Activity
Write out exactly, and only, the lines below from the line with "pinky dip: (280, 233)" through the line with "pinky tip: (507, 451)"; pictures do not belong in the copy.

* * *

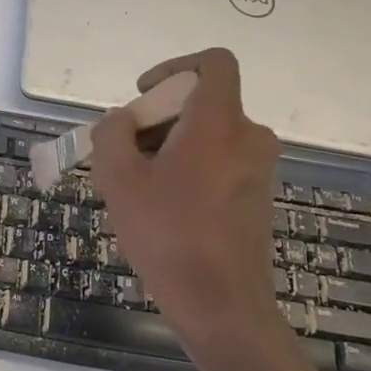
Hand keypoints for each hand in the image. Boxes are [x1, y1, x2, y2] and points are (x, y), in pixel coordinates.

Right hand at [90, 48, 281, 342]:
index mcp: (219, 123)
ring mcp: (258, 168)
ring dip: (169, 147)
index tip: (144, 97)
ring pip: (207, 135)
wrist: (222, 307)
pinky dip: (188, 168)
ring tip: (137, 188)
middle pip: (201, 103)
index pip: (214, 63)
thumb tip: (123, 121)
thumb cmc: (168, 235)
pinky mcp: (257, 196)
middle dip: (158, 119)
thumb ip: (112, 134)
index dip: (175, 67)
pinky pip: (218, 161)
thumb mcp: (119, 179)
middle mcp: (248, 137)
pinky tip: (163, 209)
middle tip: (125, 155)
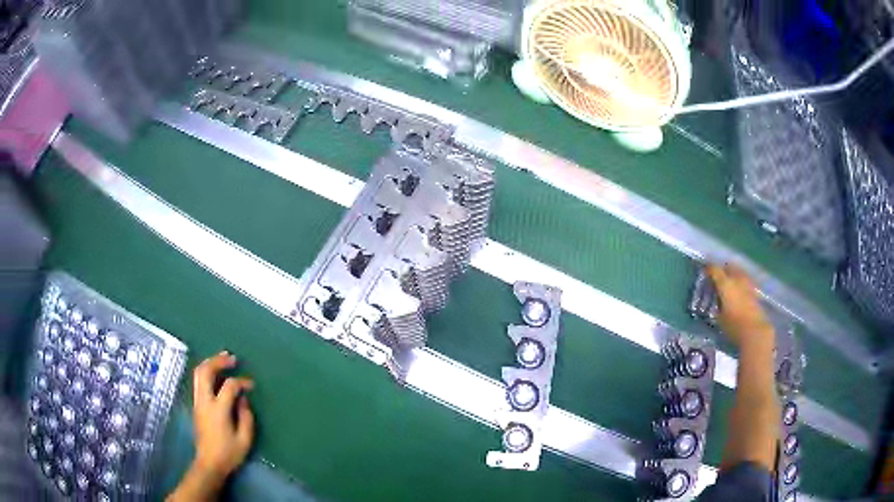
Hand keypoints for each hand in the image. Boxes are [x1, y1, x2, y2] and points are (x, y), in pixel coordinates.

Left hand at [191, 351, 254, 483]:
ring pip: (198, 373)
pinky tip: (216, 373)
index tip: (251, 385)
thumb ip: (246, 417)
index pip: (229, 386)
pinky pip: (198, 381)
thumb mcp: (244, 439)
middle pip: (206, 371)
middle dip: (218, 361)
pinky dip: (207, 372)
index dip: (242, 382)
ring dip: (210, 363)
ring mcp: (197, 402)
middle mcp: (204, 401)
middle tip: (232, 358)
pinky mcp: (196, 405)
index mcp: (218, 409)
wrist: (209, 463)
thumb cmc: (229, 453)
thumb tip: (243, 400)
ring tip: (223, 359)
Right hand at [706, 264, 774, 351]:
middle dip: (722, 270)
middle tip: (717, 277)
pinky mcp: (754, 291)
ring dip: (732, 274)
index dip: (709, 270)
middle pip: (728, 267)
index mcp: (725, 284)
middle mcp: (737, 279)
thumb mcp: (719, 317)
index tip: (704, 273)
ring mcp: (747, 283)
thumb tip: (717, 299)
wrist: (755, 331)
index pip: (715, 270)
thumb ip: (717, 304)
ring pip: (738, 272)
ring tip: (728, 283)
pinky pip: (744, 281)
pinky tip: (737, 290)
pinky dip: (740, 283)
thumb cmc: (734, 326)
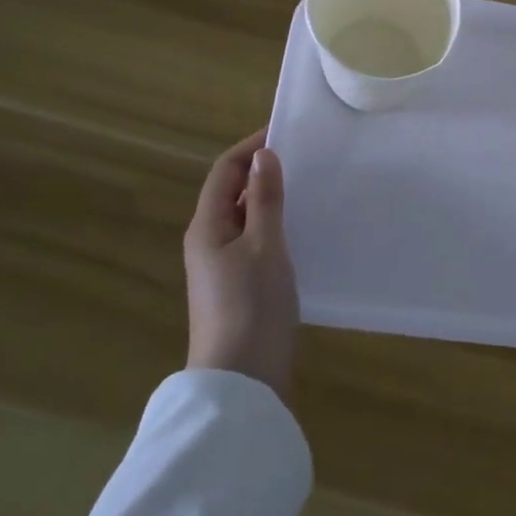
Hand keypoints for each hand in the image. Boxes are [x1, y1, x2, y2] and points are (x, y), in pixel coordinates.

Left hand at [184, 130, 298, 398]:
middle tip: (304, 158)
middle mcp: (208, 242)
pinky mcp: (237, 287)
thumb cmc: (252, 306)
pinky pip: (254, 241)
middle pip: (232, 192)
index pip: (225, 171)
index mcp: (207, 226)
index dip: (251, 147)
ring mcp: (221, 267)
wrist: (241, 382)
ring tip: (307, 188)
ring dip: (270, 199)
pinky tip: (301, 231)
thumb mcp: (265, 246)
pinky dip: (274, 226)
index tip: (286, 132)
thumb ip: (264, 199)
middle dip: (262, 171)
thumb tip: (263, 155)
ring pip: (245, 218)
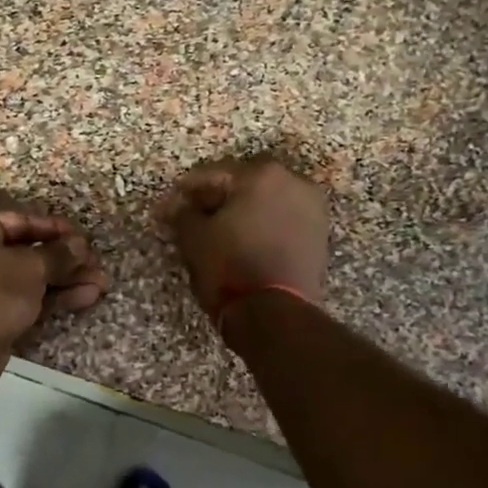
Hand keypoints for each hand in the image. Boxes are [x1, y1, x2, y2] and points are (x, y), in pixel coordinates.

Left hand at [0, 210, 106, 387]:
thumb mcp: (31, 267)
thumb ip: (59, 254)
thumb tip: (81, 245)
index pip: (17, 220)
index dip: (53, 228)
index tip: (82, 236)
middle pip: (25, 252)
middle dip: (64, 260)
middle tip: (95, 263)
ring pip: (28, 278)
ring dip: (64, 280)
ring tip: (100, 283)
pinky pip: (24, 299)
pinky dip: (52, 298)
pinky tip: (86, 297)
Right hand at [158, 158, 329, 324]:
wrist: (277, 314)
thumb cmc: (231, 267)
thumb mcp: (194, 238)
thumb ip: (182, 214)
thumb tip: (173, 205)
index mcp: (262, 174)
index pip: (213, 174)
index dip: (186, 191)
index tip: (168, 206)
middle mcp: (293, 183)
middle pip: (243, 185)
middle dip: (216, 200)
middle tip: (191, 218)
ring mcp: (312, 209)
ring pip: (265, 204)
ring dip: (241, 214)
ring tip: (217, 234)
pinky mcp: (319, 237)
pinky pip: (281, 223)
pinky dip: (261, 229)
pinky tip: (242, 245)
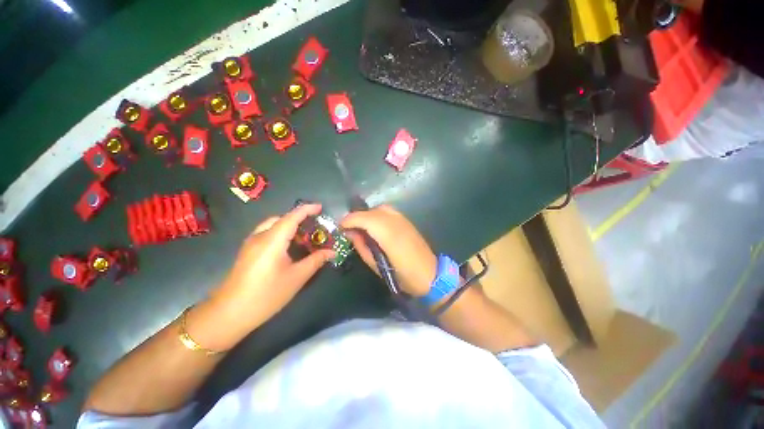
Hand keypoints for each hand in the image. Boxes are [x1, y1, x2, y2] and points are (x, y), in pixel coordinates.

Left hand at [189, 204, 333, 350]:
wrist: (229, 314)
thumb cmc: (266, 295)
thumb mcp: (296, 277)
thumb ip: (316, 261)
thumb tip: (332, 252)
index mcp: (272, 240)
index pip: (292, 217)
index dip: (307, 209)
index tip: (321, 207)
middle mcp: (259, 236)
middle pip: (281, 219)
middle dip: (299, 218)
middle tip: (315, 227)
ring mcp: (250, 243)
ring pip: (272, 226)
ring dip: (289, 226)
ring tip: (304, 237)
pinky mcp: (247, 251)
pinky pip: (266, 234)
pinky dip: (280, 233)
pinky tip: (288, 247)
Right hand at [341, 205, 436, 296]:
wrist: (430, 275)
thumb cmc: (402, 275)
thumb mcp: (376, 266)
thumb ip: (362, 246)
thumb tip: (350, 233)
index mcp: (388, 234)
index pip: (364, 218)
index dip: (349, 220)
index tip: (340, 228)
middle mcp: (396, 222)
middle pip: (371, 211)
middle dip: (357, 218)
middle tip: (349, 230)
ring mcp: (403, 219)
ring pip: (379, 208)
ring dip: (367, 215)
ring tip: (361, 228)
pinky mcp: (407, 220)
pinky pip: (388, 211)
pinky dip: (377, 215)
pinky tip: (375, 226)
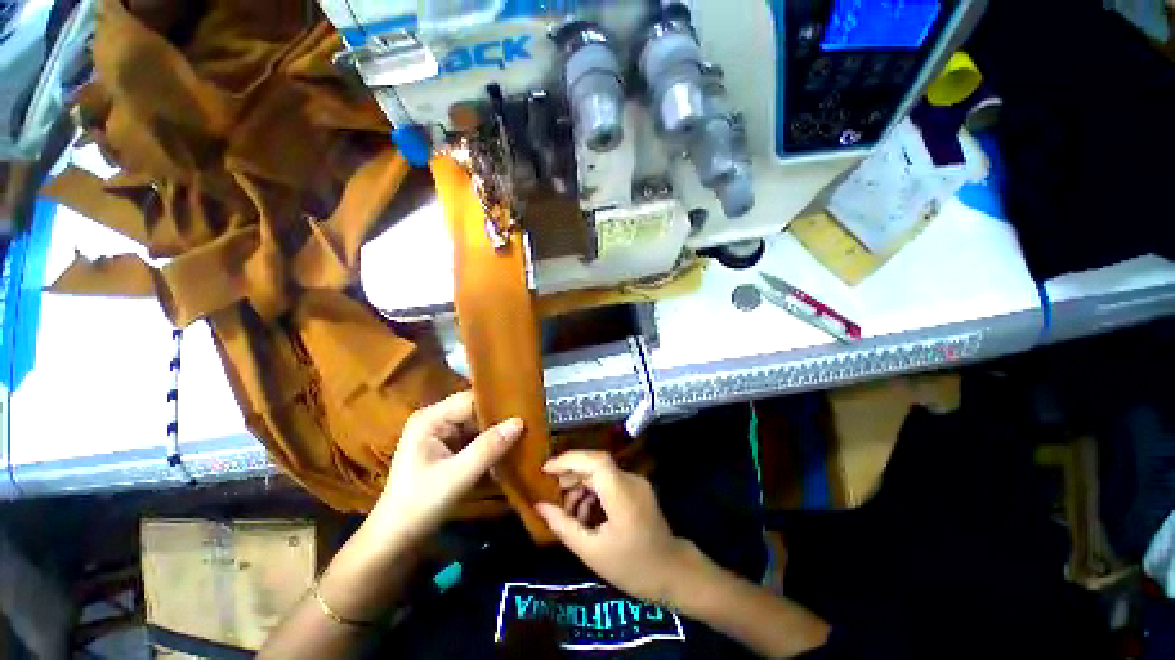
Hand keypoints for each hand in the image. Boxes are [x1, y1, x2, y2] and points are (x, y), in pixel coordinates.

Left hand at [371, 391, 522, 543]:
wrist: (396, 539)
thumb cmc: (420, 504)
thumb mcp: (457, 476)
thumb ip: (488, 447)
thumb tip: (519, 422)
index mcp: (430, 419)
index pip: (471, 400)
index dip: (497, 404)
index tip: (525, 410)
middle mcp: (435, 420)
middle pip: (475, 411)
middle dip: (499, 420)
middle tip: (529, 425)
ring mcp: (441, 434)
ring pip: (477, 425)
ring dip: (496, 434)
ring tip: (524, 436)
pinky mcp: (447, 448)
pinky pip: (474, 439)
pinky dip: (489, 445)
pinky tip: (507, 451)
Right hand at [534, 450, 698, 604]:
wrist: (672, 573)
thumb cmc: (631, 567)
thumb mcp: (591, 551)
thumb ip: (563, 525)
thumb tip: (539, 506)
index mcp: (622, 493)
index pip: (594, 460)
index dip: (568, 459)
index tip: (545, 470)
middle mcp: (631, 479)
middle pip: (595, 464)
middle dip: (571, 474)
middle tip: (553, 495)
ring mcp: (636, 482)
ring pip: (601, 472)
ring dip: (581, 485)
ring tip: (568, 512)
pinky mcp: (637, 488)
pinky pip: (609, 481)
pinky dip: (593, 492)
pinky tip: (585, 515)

* * *

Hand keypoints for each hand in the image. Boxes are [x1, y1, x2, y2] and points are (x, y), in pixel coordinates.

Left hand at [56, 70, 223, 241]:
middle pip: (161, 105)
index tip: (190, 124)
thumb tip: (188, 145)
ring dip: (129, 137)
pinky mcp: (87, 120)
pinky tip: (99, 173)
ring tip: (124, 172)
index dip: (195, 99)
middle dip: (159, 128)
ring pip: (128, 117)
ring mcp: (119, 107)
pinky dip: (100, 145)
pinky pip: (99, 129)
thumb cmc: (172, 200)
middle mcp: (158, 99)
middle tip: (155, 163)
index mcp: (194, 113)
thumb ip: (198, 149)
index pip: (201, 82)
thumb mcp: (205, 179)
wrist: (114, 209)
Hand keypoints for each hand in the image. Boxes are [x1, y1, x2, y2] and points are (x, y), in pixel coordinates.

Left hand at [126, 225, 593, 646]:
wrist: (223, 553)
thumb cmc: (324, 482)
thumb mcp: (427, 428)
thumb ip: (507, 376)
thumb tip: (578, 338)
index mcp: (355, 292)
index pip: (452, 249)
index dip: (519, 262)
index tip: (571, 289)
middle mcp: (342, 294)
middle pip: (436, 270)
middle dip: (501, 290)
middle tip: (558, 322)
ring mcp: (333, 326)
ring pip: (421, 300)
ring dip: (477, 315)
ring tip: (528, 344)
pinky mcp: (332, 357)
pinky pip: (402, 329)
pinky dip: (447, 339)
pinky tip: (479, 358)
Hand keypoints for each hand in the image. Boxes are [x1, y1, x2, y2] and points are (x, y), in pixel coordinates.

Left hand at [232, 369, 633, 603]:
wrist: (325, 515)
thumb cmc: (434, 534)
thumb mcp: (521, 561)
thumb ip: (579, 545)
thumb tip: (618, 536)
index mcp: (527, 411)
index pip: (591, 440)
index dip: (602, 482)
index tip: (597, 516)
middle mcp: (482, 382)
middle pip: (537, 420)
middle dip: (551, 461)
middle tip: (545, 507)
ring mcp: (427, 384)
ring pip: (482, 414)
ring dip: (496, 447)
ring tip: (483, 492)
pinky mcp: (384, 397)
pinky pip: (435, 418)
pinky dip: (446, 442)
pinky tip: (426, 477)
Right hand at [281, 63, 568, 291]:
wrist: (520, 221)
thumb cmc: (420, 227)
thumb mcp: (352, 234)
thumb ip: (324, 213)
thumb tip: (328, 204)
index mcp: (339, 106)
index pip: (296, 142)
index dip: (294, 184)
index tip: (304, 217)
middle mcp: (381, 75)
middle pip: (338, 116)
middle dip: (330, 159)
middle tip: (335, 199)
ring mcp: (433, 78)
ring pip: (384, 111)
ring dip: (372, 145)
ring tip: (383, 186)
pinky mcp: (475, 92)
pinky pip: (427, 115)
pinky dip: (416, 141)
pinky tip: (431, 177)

* * *

Result
pinky dip: (280, 233)
pinky tip: (288, 247)
Right hand at [341, 205, 436, 296]:
wrist: (430, 275)
thumb cmc: (402, 275)
thumb mcp: (376, 266)
thumb ip: (362, 246)
thumb tip: (350, 233)
index mcp: (388, 234)
index pip: (364, 218)
index dip: (349, 220)
index tip: (340, 228)
middle mcp: (396, 222)
middle pip: (371, 211)
middle dip: (357, 218)
middle tip: (349, 230)
ring mcp: (403, 219)
ring pip: (379, 208)
ring dip: (367, 215)
ring tip: (361, 228)
pinky mcp: (407, 220)
pinky pip: (388, 211)
pinky dip: (377, 215)
pinky tip: (375, 226)
Hand keypoints for each hand in the image. Boxes are [x1, y1, x2, y2] and points are (x, y), in pixel coordinates.

Left hand at [371, 391, 522, 543]:
wrist: (396, 539)
thumb cmc: (420, 504)
thumb mcp: (457, 476)
thumb ip: (488, 447)
thumb tip: (519, 422)
index mcp: (430, 419)
index pip: (471, 400)
index dip: (497, 404)
index tip: (525, 410)
middle mcp: (435, 420)
middle pip: (475, 411)
middle dip: (499, 420)
middle tip: (529, 425)
ring mcp: (441, 434)
ring pip: (477, 425)
ring dip: (496, 434)
ring tip: (524, 436)
pinky mcp: (447, 448)
pinky pip: (474, 439)
pinky dip: (489, 445)
pinky tip: (507, 451)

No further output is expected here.